Люсиль перевела непонимающий взгляд с Жана на волхва.
– А чем вы занимаетесь? – спросила она.
Тот снова посмотрел внимательно на Олега и ответил:
– Увидите. А пока ешьте. Все свежее, только с огня.
– Нам бы еще помыться, – вставила Люсиль и тут же втянула голову в плечи под суровым взглядом Олега.
Жан кивнул.
– Помоетесь.
На стол он подал сам, на предложение болотницы помочь напрочь отказался. В тарелках задымились свежеобжаренные куски мяса с сочными капельками жира и хрустящей корочкой. Одуряющий аромат раздразнил ноздри, даже у Олега призывно квакнуло в животе.

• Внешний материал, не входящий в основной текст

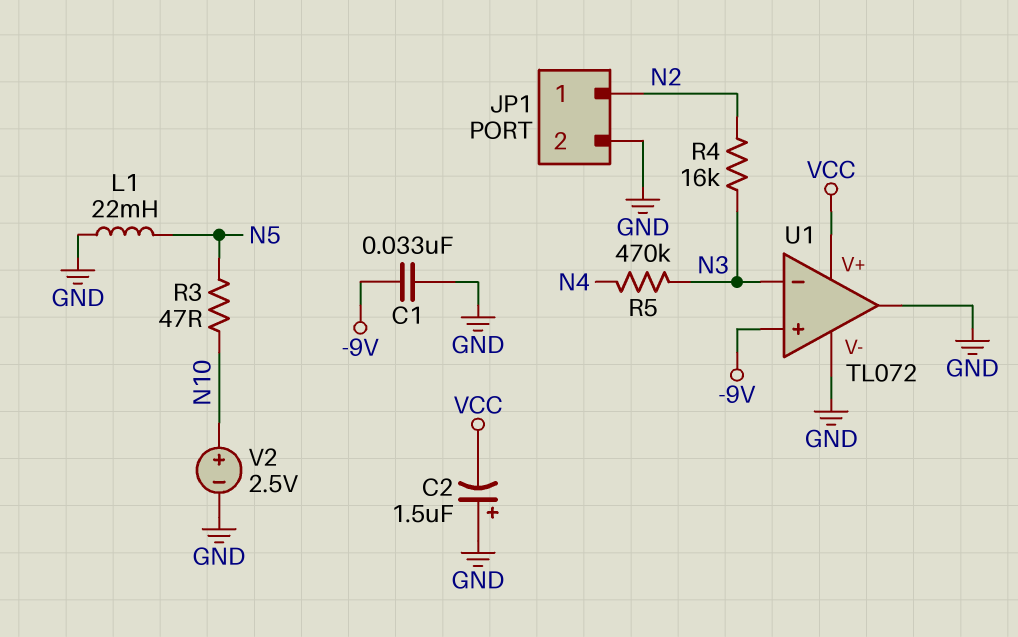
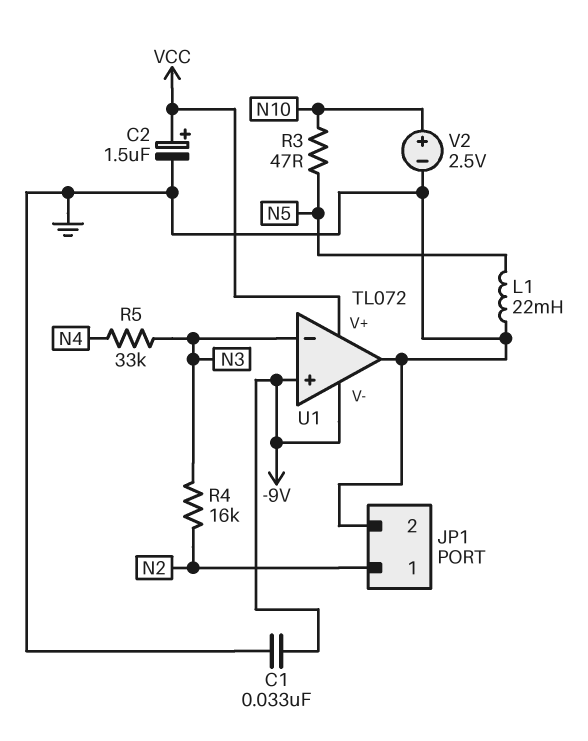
C2: 1.5uF (plus GND, minus VCC) -> 1.5uF (plus VCC, minus GND)
R5: 470k (N3, N4) -> 33k (N3, N4)
U1 pin V-: GND -> -9V

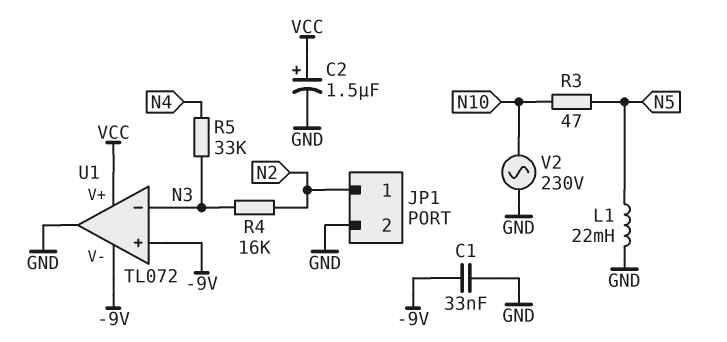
V2: 2.5V (plus N10, minus GND) -> AC 230V (GND, N10)

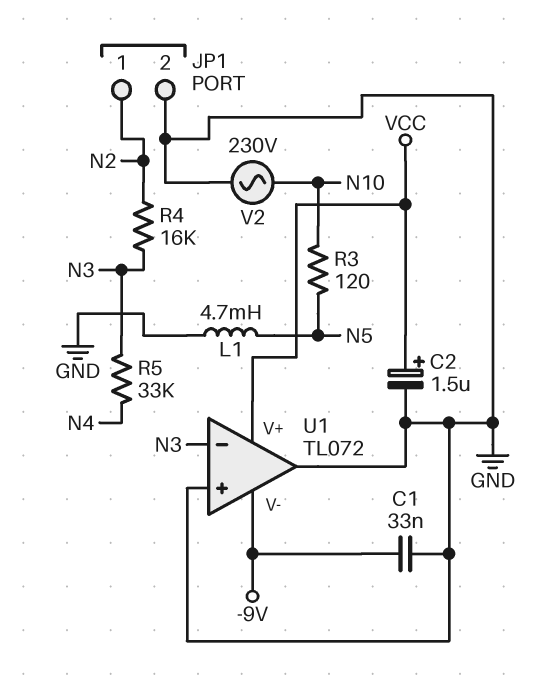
L1: 22mH (GND, N5) -> 4.7mH (GND, N5)
R3: 47 (N5, N10) -> 120 (N5, N10)
U1 pin in+: -9V -> GND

Перед каждым появилось по миске с резаными овощами, вареной картошкой в сливочном масле и зелени. В середине корзинки с яблоками, душистым серым хлебом и лесным орехом.
Ели молча и быстро, долго заглушаемый голод вырвался на волю, и даже всегда чопорная, правильная Люсиль откусывала крупные куски мяса крепкими зубами и, как полагается, с наслаждением жевала. Болотница ела медленней, держа спину ровной, и все больше фрукты с овощами, но половину мяса в тарелке все же уписала. Савмак, необремененный манерами, бесхитростно впивался зубами в сочную, прожаренную плоть и глотал, почти не жуя. Щеки покраснели, плечи расслабились, а настороженность и агрессия ушли.

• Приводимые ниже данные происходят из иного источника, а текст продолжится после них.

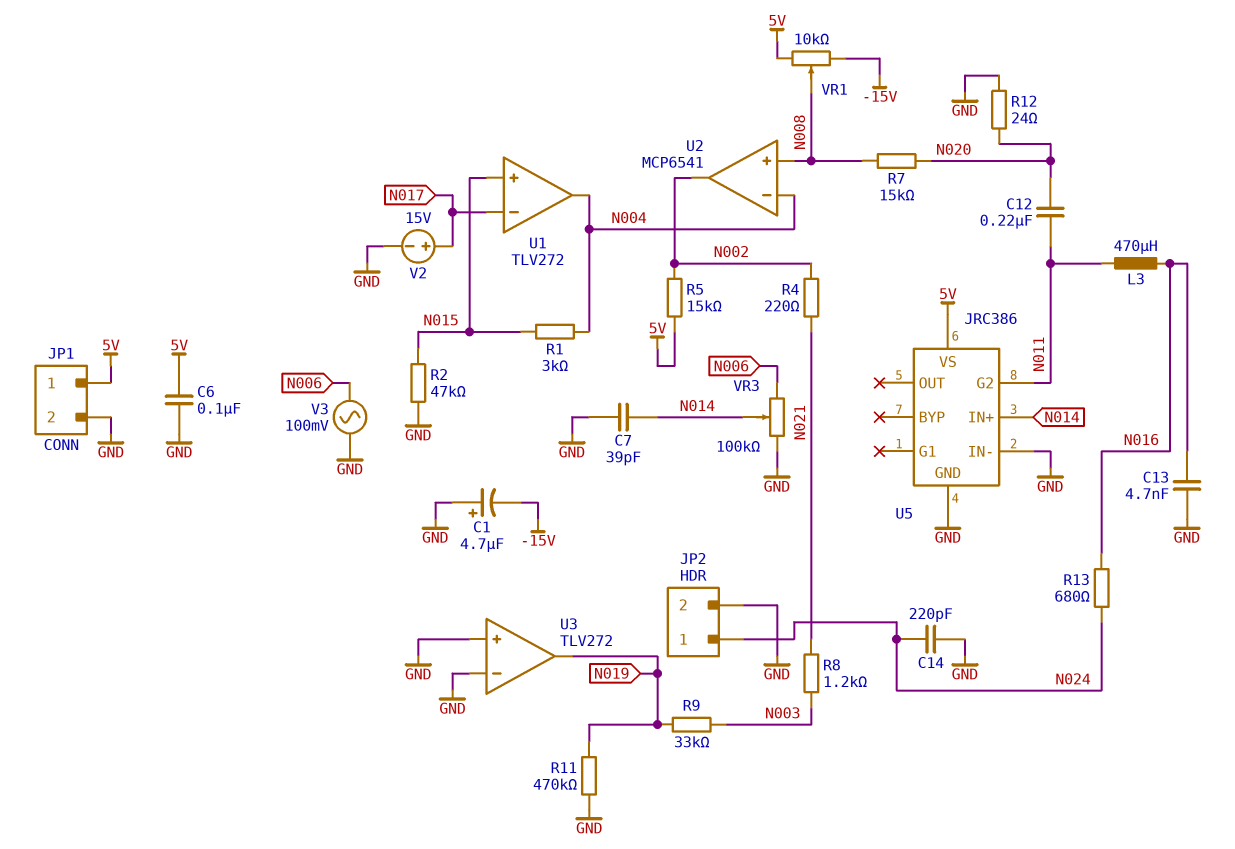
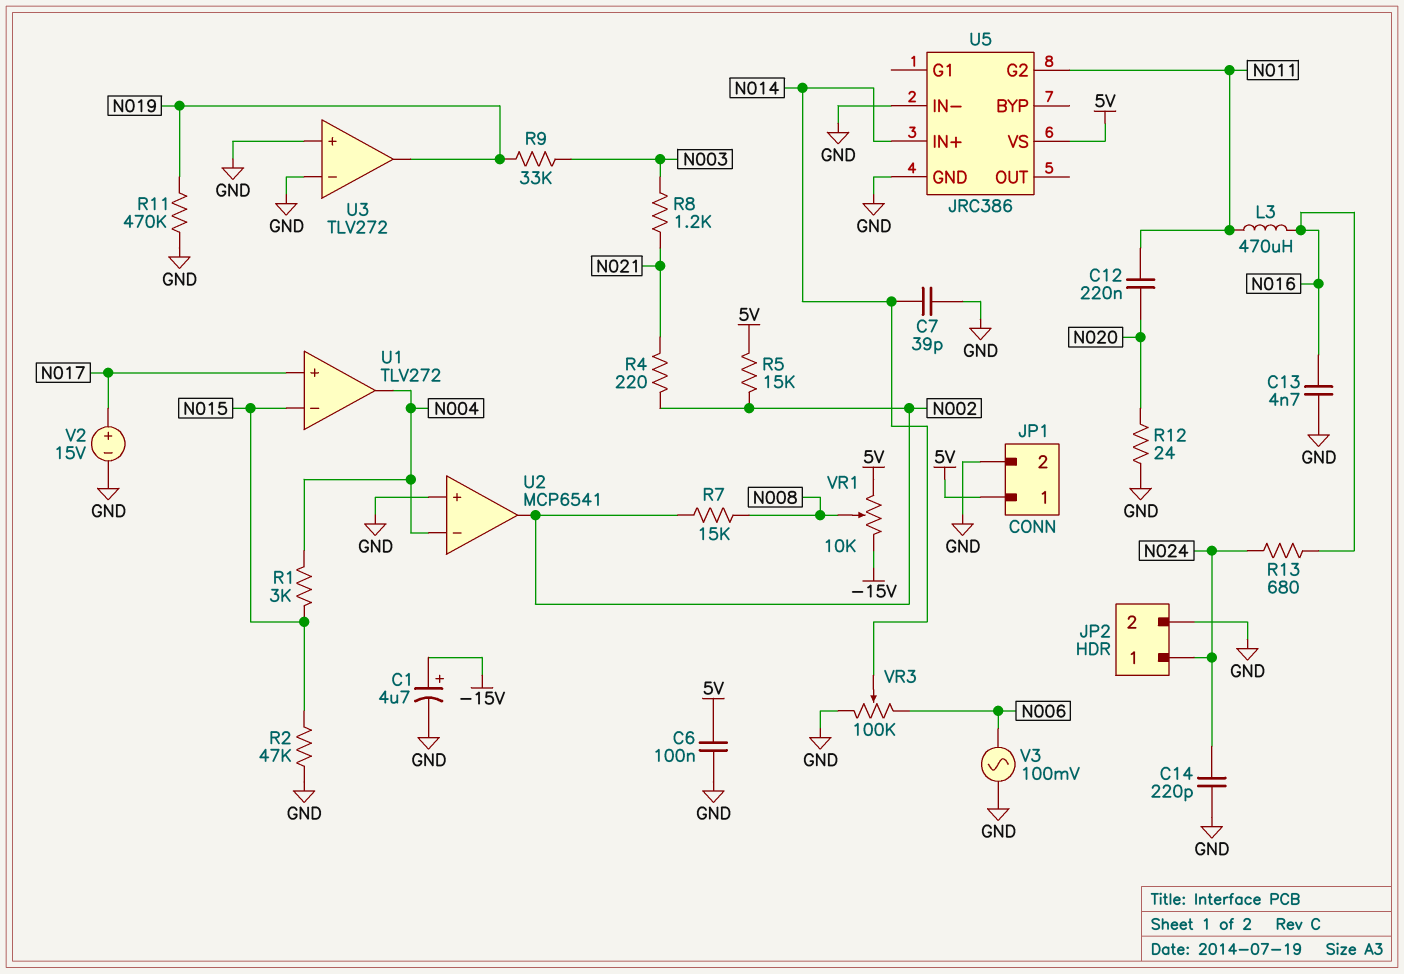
C1: 4.7uF (plus GND, minus -15V) -> 4.7uF (plus -15V, minus GND)
R7: 15k (N008, N020) -> 15k (N002, N008)
U1 pin in+: N015 -> N017
U1 pin in-: N017 -> N015
U2 pin in+: N008 -> GND

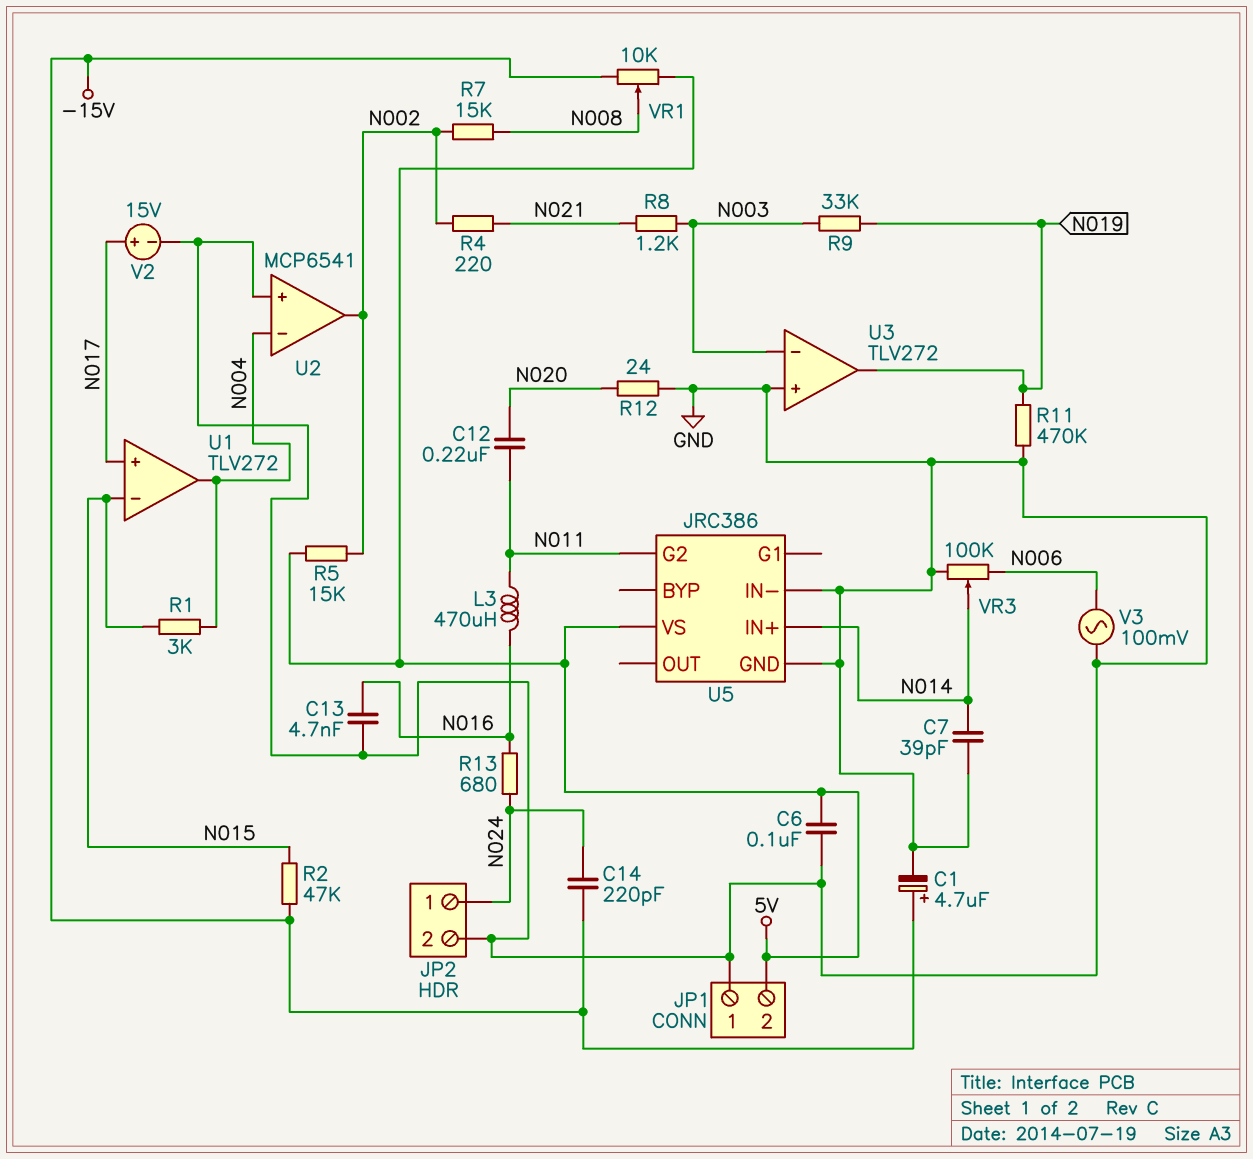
C14: 220pF (GND, N024) -> 220pF (-15V, N024)
JP1 pin 1: 5V -> GND
JP1 pin 2: GND -> 5V
R2: 47k (GND, N015) -> 47k (-15V, N015)
U3 pin in-: GND -> N003

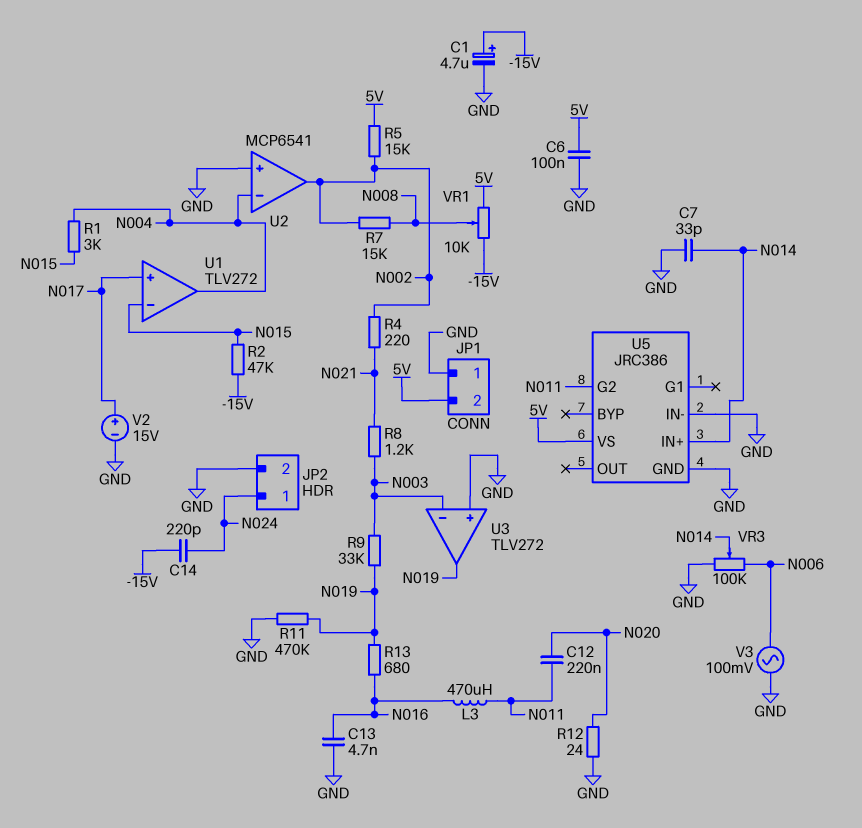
C7: 39pF (GND, N014) -> 33pF (GND, N014)
R13: 680 (N016, N024) -> 680 (N016, N019)

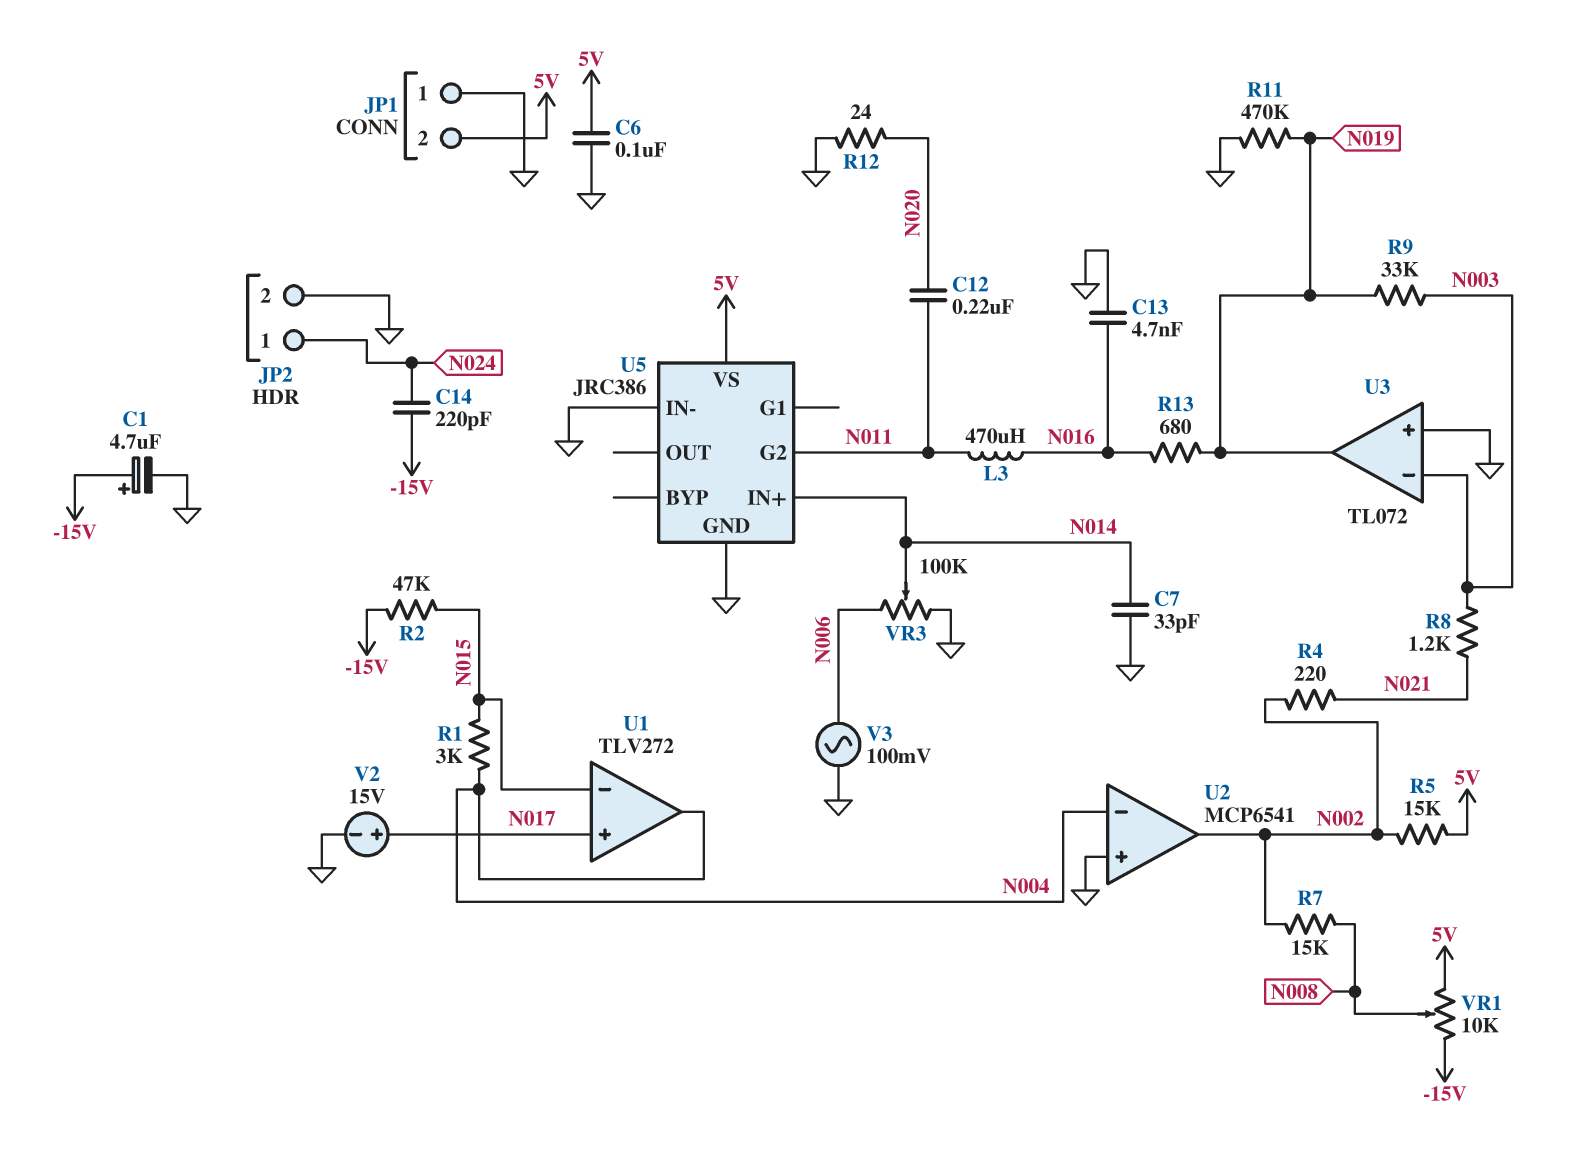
U3: TLV272 -> TL072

– Вот это, я понимаю, жрачка, – сказал он, приговорив свои тарелки и поглядывая в тарелку Олега. – Спасибо, добрый хозяин, не дал помереть с голоду. Пастор, ты это будешь доедать?
Он ткнул на ополовиненный кусок мяса в тарелке Олега.
– Жри, проглот, – отозвался волхв и подвинул ему свою тарелку, сам уже отъелся, пришлось распустить пояс на штанах. – Не переедай, а то обожрешься и спать упадешь. А нам в дорогу скоро.
Савмак охнул и нырнул пальцами в подставленную миску, выловив из нее сочный кус свинины.
– Да я бодр, как весенний ручей! – воскликнул он, закидывая кусок в рот целиком. – Жрать просто хочется страсть как. Я с самого города не ел.
– Сытое брюхо к учению глухо, – важно заметил Олег.
– Так я и не учусь, – обсасывая сочное ребрышко, отозвался ратник. – Я выполняю. Мне приказывают, я делаю.
Жан за самым краешком стола жевал небольшой кусок мяса и из-под густых бровей поглядывал на болотницу, которая словно специально то так, то эдак поворачивает точеный подбородок, выпрямляет спину, отчего ее высокая грудь становится круглее и выпуклее.
Он с шумом проглотил и сказал:
– Я сразу заметил, что ты вояка.
– А что? – уточнил Савмак с нажимом, заметив, как смотрит хозяин дома на болотницу. – Видно?
– Как мне однажды сказал вещий богатырь: «рыбак рыбака видит издалека», – ответил Жан. – Выправка, поведение, взгляд. Любое дело накладывает на человека отпечаток, и он глядит на мир через призму этого дела.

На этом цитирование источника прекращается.